One of the reasons I got into networking is because it isn’t a very impactful part of IT. I mean, screwing up a WAN router configuration has minimal impact to a business, and nothing is more straightforward than a QoS configuration. I figured I could fly under the corporate radar and build my career uneventfully and in peace.

Unfortunately, that’s as far from reality as you can get. Networking is extremely impactful to the overall infrastructure and to end-users, and being a network engineer making changes on WAN routers and data center switches is by no means flying under the radar.

Even in small networks, a simple misconfiguration or not thinking through dependencies can ruin everyone’s day. A seemingly small thing like having one entry in an ACL out of place could potentially take down an entire data center. Advertising a prefix that changes the best path for a critical application could dramatically affect performance and create a firestorm of tickets for the help desk.

We need some way to validate the configurations we push to our network devices. I don’t mean a second set of eyes from the engineer in the next cubicle – I mean something programmatic that eliminates human error and doesn’t need to think of all the possible angles for each change request.

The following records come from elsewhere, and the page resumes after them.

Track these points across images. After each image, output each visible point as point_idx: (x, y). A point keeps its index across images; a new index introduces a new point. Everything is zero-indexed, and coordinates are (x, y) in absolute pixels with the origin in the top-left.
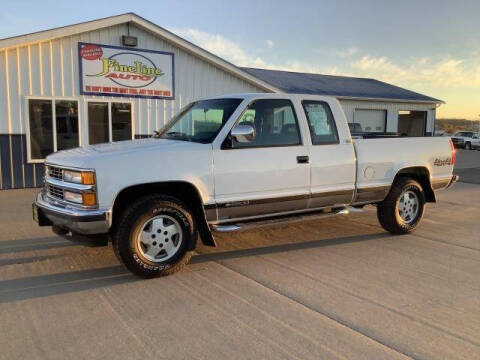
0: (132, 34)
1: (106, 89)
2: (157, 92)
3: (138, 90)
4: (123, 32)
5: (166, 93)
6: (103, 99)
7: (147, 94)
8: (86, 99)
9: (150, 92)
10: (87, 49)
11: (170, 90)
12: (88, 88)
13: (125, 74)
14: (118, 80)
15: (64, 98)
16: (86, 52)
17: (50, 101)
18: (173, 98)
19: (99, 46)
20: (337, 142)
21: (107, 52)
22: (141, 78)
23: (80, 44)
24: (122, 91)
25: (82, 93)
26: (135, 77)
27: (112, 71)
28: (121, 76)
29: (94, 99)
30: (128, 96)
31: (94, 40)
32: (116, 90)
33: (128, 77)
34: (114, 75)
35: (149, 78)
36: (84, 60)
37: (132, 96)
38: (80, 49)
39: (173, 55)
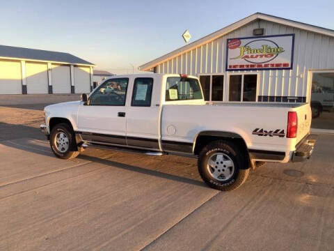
0: (261, 27)
1: (241, 66)
2: (277, 65)
3: (263, 65)
4: (256, 26)
5: (285, 65)
6: (239, 73)
7: (270, 67)
8: (229, 74)
9: (273, 65)
10: (232, 42)
11: (289, 62)
12: (230, 67)
13: (255, 55)
14: (250, 60)
15: (217, 73)
16: (231, 45)
17: (209, 76)
18: (291, 68)
19: (239, 39)
20: (149, 105)
21: (244, 42)
22: (266, 56)
23: (228, 40)
24: (251, 66)
25: (227, 70)
26: (261, 56)
27: (246, 54)
28: (252, 57)
29: (234, 73)
30: (256, 70)
31: (236, 35)
32: (248, 66)
33: (257, 56)
34: (247, 57)
35: (272, 55)
36: (229, 50)
37: (258, 69)
38: (228, 43)
39: (293, 35)
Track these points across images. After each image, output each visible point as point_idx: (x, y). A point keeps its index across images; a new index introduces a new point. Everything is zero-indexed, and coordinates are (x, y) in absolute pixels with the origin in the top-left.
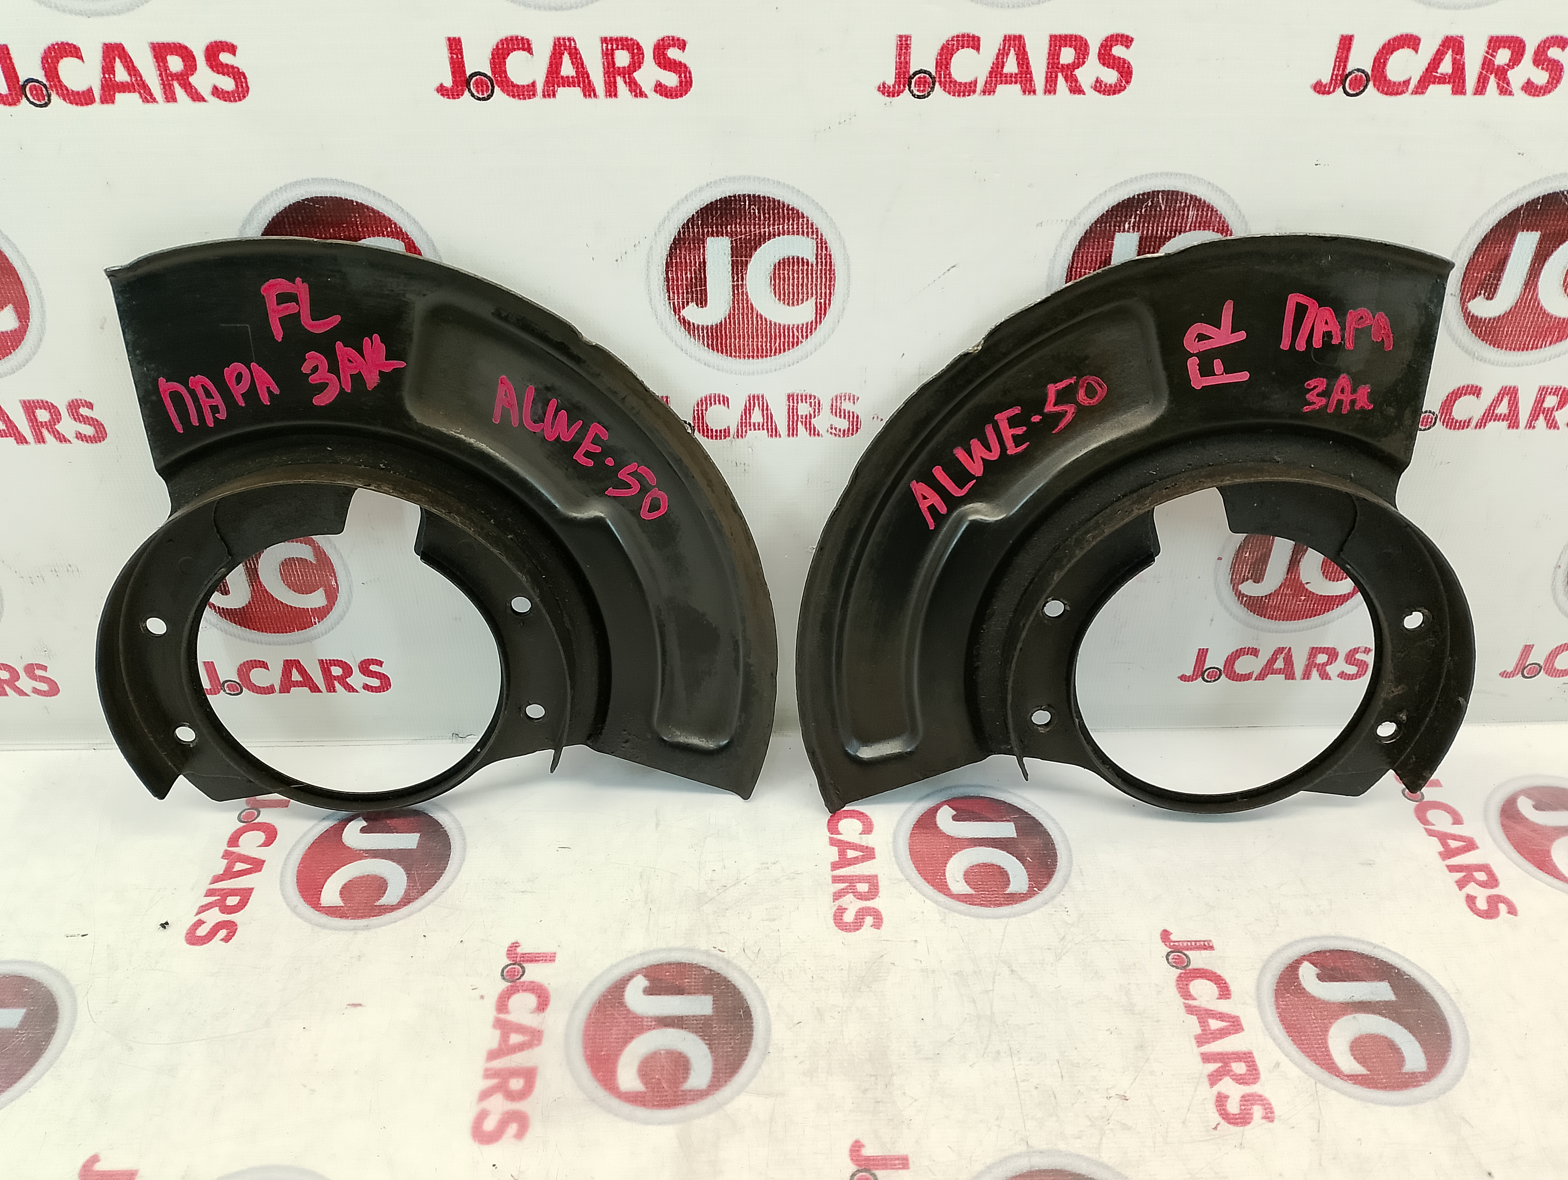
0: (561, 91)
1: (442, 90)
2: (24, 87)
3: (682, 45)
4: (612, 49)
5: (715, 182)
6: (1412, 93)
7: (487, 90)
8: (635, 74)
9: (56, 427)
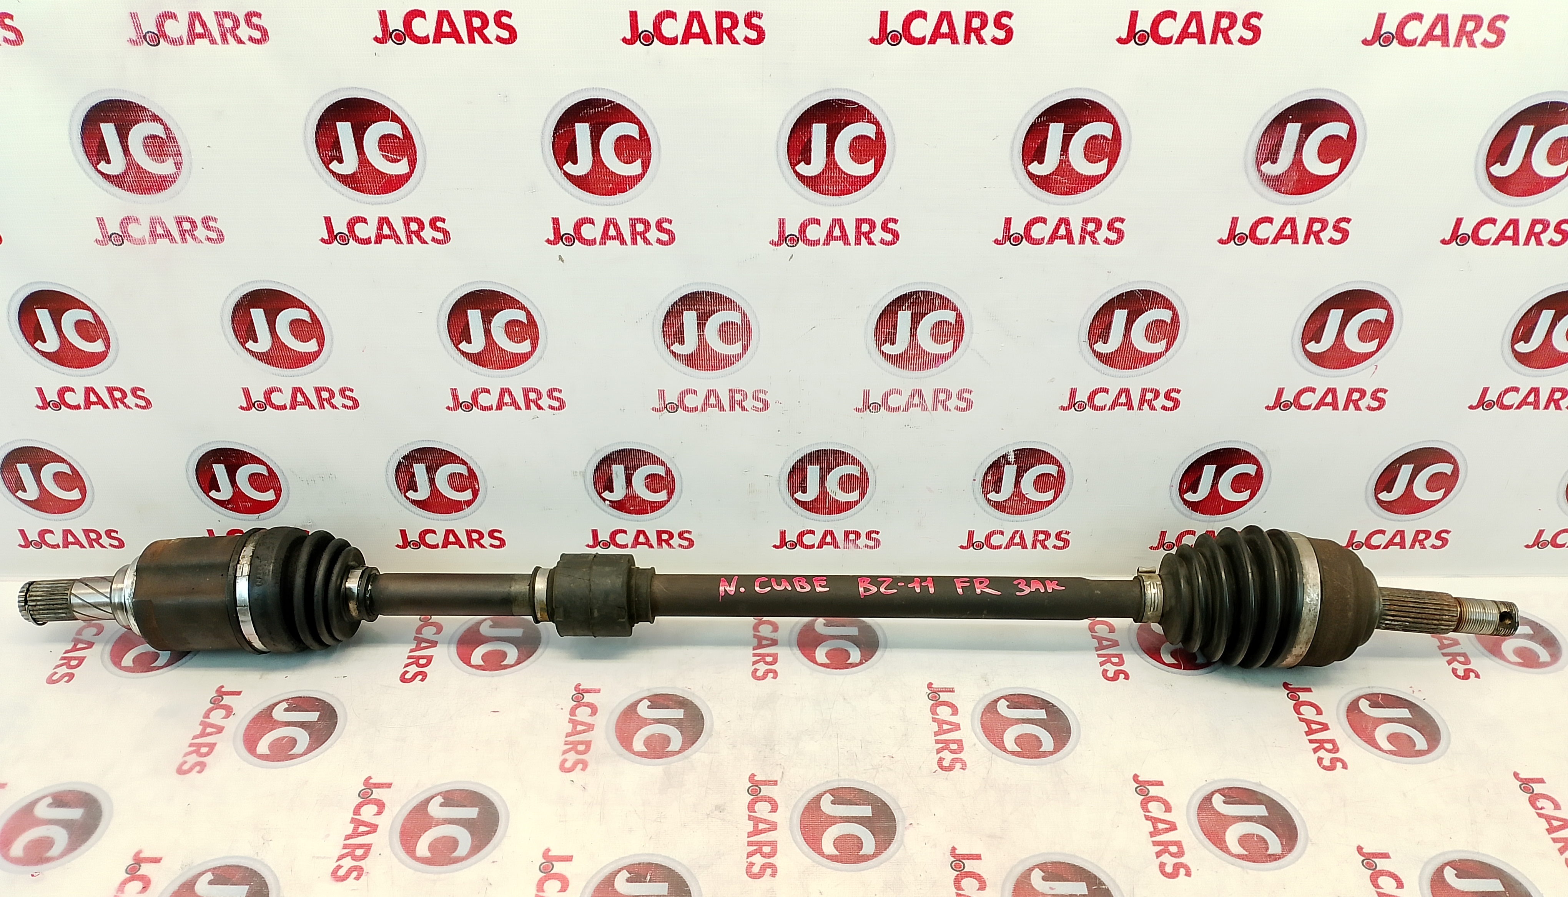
0: (608, 242)
1: (548, 241)
2: (337, 235)
3: (670, 222)
4: (635, 223)
5: (688, 285)
6: (1047, 244)
7: (571, 241)
8: (646, 235)
9: (332, 401)
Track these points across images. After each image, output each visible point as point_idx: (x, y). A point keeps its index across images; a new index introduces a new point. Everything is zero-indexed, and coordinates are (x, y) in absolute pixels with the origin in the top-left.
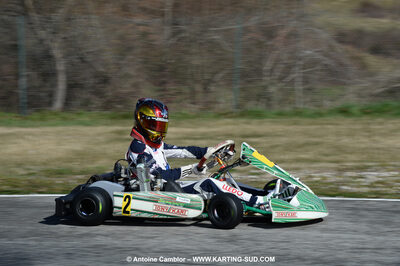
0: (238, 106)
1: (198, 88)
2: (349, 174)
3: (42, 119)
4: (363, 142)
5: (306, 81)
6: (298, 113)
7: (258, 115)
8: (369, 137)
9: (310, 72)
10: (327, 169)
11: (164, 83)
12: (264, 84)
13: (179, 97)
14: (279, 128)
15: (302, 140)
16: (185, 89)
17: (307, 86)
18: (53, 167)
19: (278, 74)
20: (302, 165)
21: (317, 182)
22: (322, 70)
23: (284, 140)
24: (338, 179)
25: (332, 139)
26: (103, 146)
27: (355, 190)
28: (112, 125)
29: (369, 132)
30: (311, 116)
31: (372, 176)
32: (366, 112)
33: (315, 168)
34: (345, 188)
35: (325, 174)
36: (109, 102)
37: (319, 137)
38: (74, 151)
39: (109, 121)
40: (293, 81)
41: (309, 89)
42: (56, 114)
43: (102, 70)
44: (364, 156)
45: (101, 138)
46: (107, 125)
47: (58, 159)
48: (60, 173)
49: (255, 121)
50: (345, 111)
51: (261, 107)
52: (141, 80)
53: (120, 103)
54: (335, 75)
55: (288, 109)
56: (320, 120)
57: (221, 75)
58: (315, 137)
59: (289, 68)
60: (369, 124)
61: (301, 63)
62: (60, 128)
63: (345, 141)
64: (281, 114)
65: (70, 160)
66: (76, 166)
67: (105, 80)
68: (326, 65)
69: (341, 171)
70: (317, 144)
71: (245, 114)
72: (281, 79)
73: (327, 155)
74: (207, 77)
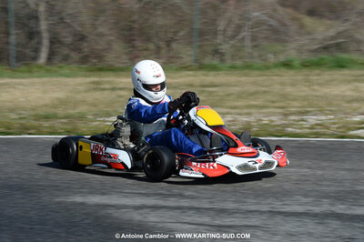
0: (196, 61)
1: (162, 44)
2: (293, 117)
3: (30, 72)
4: (304, 91)
5: (254, 39)
6: (248, 67)
7: (214, 68)
8: (309, 86)
9: (258, 32)
10: (274, 114)
11: (134, 40)
12: (218, 41)
13: (145, 53)
14: (232, 78)
15: (252, 89)
16: (151, 46)
17: (254, 44)
18: (41, 112)
19: (230, 33)
20: (253, 111)
21: (266, 124)
22: (267, 30)
23: (237, 89)
24: (283, 122)
25: (277, 88)
26: (83, 94)
27: (298, 131)
28: (89, 76)
29: (309, 82)
30: (258, 69)
31: (312, 120)
32: (306, 65)
33: (263, 113)
34: (290, 129)
35: (273, 118)
36: (86, 56)
37: (266, 86)
38: (58, 99)
39: (87, 74)
40: (243, 39)
41: (256, 46)
42: (41, 67)
43: (80, 29)
44: (305, 103)
45: (81, 88)
46: (85, 76)
47: (46, 106)
48: (47, 118)
49: (212, 73)
50: (287, 65)
51: (216, 62)
52: (112, 38)
53: (95, 58)
54: (278, 34)
55: (238, 63)
56: (267, 72)
57: (181, 33)
58: (262, 86)
59: (239, 28)
60: (308, 75)
61: (250, 23)
62: (45, 79)
63: (289, 89)
64: (233, 67)
65: (55, 107)
66: (60, 111)
67: (83, 38)
68: (270, 25)
69: (286, 115)
70: (265, 92)
71: (202, 67)
72: (233, 37)
73: (273, 102)
74: (170, 35)
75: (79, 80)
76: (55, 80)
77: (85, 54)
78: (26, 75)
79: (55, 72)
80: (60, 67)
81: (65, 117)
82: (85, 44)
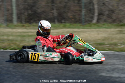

The industry is certainly moving in this direction. For example, NETCONF, which supports a rollback-on-error capability in the event of misconfiguration, is being used more frequently to configure many network devices. This is only scratching the surface, though. Considering so many network problems are a result of human error, we need mechanisms in place to mitigate this risk. This means analyzing dependencies, looking for security holes, checking configuration commands, and insisting on configuration best practices.

A simple task like creating an SVI and its associated VLAN on a core switch may seem like a completely non-disruptive action, but in more complex networks, a lot of questions must be asked before entering those commands on the big iron running in the midst of a data center. For example:

  •  Does this new subnet overlap with another existing subnet?
  • Is there already a summary route that includes this new subnet?  
  • Are the NAT rules created properly on the firewall? 
  • Has the correct spanning-tree root bridge been configured for this new VLAN? 
  • Are the new access control entries for this subnet negated by earlier rules in the list?
  • Has there been a misconfiguration in duplex settings?

These are just a few of the questions I would ask myself when planning a network change. Especially in a complex environment, there are many more technical considerations that require careful planning and coordination, even for simple changes. In reality, the engineer is a single point of failure just like an appliance might be. All risk is placed on the shoulders of one person’s ability to think of all the angles. I understand that this can be somewhat mitigated by peer review and a change advisory board meeting, but even then there must be a better way to mitigate change risk.

How Automation Can Safeguard against Misconfiguration

NetBrain’s approach is to proactively guard against an engineer’s misconfiguration by using the concept of Executable Runbooks. Using an Executable Runbook, a design team can run an automated analysis in order to validate that the configuration meets a pre-determined set of criteria.

An Executable Runbook differs from a typical static playbook in that each step in the Runbook is an automated script. Runbooks are expandable by programmers and non-programmers alike, leveraging NetBrain’s visual programming environment. The key is that these analyses can even be triggered automatically by a change to a device recorded in an Event Management System. This is an example of automation which mitigates risk by largely removing the human component.

In this way, a new configuration can be automatically run through an exhaustive, pre-configured process of validation as a sanity check for a change after it’s been made. Think about that for a second. Assuming your Runbooks are well-designed, a typo, duplex mismatch, ACL overlap, incorrect next-hop in a route-map, and other easy-to-miss errors could all be easily and programmatically identified on a network before the change window closes and end-users are affected. This should be music to a CAB manager’s ears.

To put this into perspective, have you ever worked on a network issue and asked the question, “have any changes recently been made to this switch/router/firewall?” I know I have, and I heard someone say it in my office even today even as I wrote this article. Not only could that misconfiguration or miscalculation have been avoided, an Executable Runbook would also log the event in an event management system. There is software that can log changes, but having it as part of a single, integrated, and automated workflow is much more powerful than stitching together a tapestry of divergent tools.

Being a network engineer isn’t flying under the radar. Almost everything we do impacts our environments and is visible to the end-user. NetBrain’s Executable Runbooks mitigate the risk associated with configuration changes and address the risk associated with our most neglected single point of failure, the engineer.